Live Review – Bochum 2015 – Tombstone

24 Apr Live Review – Bochum 2015 – Tombstone

Am vergangenen Freitag, den 24. April, war an den langen Reihen teils festlich gekleideter Menschen vor der Christuskirche in Bochum zu sehen, dass sich wieder eine besondere Veranstaltung im Gotteshaus ankündigte. Die Band JANUS , bestehend aus Sänger RIG (Dirk Riegert) und Toby (Tobias Hahn) am Klavier, war aus ihrem 9 Jahre andauernden Winterschlaf erwacht und gab sich mit speziell verlesenen Live-Musikern die Ehre. Nach 40-minütiger Verspätung, was zum ein oder anderen sanitären Notfall führte, begann der Einlass und man konnte nach einem gewissenhaften Sicherheitscheck in die heiligen Hallen der Christuskirche vordringen, um sich schon mal einen guten Platz auf den Gebetsbänken zu sichern. Wer ein aufwendiges Bühnenbild erwartete, war mit JANUS wohl nicht so vertraut. Es gab sie pur und ehrlich, ohne Schnickschnack. Das Bühnenbild bestand lediglich aus der Band und ihren Instrumenten selbst, was zugegebenermaßen schon einige waren. Schnell war das Innerste mit JANUS -Fans gefüllt, die nun fieberhaft auf den Beginn des Abends warteten.

Zu dem Stück „Ein sicherer Ort“ ertönte die Kirchenorgel und die Musiker betraten die Bühne. Sänger RIG begrüßte kurz das Publikum und schon sollte es losgehen. Die Zuschauer bekamen 20 Jahre Bandgeschichte zu hören, wobei jedes Lied von Janus seine eigene Geschichte erzählte. Die meisten Stücke waren düsterer oder nachdenklicher Natur. Trotz der fast andächtigen Stille und Ergriffenheit im Saal fanden RIG und Toby immer wieder die Gelegenheit für ausgelassene Scherze: über die Reihenfolge der Lieder, ihr fortgeschrittenes Alter, warum die Tour „Aufstand der alten Männer“ heißt, was eine Alzheimerversion eines Songs ist und ob man, um sie zu spielen, einen Ständer braucht oder nicht.

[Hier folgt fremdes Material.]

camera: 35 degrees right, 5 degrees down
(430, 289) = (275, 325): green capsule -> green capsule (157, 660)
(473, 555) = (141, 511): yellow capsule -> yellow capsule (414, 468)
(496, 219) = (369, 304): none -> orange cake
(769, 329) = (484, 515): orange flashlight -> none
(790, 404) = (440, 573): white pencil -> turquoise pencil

Die einzelnen Nummern wurden von immer wieder anderen Instrumenten begleitet, so dass die insgesamt fünf zusätzlichen Live-Musiker, u.a. ausgestattet mit: Klarinette, Schlagzeug, Kontrabass, Violine, Klavier, Gitarre, Nyckelharpa und Vibraphon, ordentlich gefordert waren. Ein besonderes Highlight des Abends war der Überraschungsgast Organist Philipp Bang, der die Kirchenorgel in zwei Songs spielte: beim Einzug der Band und bei dem bekannten JANUS -Hit „Ein Hund der sich hinlegt…“. Beim Licht setzten sie lieber auf gekonnten Minimalismus, anstatt auf umfangreiche Effekte und trafen damit genau die vorherrschende Stimmung im Publikum.

Abgesehen von den ausgefeilten Texten und einer tollen Akustik, war das Talent von RIG – zwischen sympathischem Entertainer und deprimierten, zeitweise etwas wahnsinnig anmutenden Sänger hin und her zu springen, einfach grandios. Die Pause war lediglich für die Band gedacht, die Zuschauer bemerkten diese gar nicht, da RIG wie ein Fels in der Brandung durchgehend auf der Bühne stand. Das Versprechen von RIG und Toby, zu spielen bis sie nicht mehr können, nutzte das begeisterte Publikum schamlos aus. Erst nach der vierten Zugabe ließen sie JANUS etwas wehmütig ziehen, nur um sie bereits Minuten später am Merchandise wieder in Beschlag nehmen zu können. Dort versuchten beide Musiker mit sehr viel Geduld und sichtlichem Spaß, ihren Fans die Wünsche zu erfüllen.

Fazit: Wer nicht auf Gute-Laune-Musik steht und es gerne mal nachdenklich mag, war hier genau richtig! Etwas düster, zeitweise fast schon sakral kamen die Geschichten der einzelnen Lieder daher. Der ein oder andere Zuschauer hatte sichtlich mit den Tränen zu kämpfen. Das alles wurde durch die sehr sympathische und lockere Art von RIG und Toby etwas entschärft und von den fantastischen Live-Musikern unterstrichen. Alles in allem ein sehr gelungener und empfehlenswerter Abend.